[Saved entries]
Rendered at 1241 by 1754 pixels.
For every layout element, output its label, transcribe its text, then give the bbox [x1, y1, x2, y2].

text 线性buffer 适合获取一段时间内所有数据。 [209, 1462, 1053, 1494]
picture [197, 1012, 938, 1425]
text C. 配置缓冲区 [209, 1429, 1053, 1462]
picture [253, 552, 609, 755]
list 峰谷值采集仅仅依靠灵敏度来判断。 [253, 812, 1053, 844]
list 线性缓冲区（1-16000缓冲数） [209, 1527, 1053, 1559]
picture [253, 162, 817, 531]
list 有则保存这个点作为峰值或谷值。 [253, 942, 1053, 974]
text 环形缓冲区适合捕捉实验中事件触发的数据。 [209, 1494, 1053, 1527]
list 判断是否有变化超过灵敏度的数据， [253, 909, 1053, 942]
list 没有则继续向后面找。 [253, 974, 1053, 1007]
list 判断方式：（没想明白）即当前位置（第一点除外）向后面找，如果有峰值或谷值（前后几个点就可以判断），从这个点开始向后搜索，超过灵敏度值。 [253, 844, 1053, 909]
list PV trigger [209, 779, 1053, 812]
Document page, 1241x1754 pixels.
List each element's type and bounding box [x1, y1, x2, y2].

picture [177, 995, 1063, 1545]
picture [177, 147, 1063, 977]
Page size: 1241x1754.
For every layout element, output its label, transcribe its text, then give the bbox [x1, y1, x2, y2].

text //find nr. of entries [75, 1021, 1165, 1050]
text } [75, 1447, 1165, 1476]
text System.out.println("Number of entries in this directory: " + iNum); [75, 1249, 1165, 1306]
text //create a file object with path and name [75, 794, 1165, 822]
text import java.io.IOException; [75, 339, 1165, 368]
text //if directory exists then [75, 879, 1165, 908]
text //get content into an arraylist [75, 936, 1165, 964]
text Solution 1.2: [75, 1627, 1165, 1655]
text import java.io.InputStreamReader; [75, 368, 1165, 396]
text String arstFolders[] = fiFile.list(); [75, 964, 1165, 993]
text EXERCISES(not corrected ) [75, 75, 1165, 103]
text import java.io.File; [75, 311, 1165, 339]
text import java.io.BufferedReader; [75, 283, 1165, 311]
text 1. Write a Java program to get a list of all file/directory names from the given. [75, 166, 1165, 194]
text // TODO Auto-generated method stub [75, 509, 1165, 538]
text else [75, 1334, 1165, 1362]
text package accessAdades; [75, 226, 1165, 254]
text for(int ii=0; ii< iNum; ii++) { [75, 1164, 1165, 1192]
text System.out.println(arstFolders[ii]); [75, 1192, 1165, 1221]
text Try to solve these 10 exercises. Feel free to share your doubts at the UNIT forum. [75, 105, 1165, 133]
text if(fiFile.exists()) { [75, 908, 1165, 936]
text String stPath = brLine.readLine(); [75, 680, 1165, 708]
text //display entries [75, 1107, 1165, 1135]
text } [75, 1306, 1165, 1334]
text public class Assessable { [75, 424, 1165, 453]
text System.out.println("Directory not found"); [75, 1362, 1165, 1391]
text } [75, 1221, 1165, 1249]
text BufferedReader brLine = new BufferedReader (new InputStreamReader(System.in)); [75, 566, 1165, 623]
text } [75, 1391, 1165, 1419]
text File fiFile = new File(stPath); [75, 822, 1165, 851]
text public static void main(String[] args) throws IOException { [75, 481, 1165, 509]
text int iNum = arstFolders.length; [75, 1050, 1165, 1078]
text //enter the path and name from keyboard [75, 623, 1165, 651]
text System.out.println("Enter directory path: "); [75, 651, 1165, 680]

Assignment: Only a number is wanted. How many lines of the entries above carry "IOException"?

Answer box: 2